▸ **Task requirements**:
In the entries below, how many lines hold the word "kelapa"? Answer with the number only.

▸ **Dataset records**:

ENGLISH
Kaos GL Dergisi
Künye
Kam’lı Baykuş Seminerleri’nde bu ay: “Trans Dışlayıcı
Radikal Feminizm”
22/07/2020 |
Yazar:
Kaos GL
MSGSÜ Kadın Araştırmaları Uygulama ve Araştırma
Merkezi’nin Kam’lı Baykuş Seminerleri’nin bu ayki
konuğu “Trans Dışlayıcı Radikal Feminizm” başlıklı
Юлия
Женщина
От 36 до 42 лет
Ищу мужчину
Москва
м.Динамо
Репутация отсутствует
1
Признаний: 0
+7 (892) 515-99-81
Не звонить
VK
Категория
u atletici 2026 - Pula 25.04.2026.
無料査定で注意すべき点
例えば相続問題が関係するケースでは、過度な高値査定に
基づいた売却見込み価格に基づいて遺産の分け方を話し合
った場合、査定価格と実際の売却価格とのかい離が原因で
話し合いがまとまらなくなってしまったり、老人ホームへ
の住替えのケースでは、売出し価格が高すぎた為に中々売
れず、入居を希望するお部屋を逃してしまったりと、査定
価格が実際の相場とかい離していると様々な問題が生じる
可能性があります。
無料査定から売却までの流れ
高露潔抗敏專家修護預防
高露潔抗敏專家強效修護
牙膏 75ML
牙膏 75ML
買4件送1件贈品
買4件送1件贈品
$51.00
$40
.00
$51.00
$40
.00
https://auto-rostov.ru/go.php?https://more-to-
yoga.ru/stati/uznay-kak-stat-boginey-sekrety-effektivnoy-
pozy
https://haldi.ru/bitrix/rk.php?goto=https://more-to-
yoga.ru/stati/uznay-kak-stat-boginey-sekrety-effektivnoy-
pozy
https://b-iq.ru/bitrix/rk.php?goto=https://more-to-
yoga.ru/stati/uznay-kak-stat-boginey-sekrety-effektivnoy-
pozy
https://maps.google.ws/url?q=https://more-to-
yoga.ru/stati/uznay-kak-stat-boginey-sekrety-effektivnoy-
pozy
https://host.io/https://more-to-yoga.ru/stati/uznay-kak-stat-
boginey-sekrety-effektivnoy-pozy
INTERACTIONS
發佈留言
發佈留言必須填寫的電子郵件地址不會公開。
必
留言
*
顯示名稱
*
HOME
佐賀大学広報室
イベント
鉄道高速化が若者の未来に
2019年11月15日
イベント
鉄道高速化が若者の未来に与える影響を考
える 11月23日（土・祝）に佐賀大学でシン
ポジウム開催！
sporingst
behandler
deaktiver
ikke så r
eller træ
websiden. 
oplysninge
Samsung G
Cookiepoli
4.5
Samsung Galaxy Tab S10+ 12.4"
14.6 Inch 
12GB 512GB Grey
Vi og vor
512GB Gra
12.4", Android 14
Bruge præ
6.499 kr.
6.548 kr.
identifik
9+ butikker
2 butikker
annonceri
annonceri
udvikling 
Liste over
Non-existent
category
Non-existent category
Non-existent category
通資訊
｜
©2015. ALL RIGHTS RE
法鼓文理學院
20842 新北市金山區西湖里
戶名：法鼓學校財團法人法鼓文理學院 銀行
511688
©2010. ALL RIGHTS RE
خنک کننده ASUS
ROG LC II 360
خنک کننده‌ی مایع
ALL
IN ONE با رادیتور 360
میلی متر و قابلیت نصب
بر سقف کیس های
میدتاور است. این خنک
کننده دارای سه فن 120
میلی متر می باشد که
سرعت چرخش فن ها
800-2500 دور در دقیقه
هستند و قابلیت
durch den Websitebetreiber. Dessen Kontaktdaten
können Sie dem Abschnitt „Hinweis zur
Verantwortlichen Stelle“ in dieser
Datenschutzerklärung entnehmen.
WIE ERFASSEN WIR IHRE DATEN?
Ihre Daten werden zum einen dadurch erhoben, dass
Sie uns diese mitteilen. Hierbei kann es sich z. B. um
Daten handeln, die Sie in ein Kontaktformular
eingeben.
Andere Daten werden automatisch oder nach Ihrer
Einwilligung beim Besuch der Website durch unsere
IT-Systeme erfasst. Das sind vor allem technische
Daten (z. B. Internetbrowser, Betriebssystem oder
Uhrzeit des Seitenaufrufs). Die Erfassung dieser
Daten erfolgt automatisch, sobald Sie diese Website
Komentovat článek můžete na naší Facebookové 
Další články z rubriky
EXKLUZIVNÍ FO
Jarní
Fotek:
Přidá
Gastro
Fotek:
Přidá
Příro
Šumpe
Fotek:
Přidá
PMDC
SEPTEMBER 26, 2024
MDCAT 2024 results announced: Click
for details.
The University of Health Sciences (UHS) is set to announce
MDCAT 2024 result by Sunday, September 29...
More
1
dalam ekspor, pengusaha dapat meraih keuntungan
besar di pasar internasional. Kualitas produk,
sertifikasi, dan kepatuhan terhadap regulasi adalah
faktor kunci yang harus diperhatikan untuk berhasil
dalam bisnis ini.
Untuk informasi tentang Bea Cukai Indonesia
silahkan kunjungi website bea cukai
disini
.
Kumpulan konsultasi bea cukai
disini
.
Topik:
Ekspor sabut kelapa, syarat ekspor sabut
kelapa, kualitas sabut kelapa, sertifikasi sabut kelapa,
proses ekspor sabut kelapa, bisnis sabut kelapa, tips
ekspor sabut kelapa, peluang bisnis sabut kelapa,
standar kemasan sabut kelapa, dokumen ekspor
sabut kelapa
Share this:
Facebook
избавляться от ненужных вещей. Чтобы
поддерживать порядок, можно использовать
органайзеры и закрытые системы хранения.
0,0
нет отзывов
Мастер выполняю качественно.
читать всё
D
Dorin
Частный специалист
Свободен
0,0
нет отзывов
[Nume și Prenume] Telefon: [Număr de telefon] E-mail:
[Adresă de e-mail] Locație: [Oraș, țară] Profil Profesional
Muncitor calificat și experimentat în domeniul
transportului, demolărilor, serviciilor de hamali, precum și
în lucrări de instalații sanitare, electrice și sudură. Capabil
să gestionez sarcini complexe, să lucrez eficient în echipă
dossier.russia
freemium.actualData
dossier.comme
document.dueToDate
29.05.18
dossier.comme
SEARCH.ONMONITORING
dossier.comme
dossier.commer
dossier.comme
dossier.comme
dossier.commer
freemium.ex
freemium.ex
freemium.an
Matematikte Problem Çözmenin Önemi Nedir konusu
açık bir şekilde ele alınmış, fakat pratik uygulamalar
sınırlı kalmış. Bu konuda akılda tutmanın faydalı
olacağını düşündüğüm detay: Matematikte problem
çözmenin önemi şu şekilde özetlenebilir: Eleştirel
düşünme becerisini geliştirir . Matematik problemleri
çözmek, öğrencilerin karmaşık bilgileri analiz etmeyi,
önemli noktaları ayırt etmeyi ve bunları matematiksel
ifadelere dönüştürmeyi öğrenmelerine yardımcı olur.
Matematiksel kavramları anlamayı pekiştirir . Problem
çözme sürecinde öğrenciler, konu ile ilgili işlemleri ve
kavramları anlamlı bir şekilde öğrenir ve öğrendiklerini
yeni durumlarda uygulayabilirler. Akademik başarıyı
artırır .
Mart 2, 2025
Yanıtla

▸ **Exercise output**:
6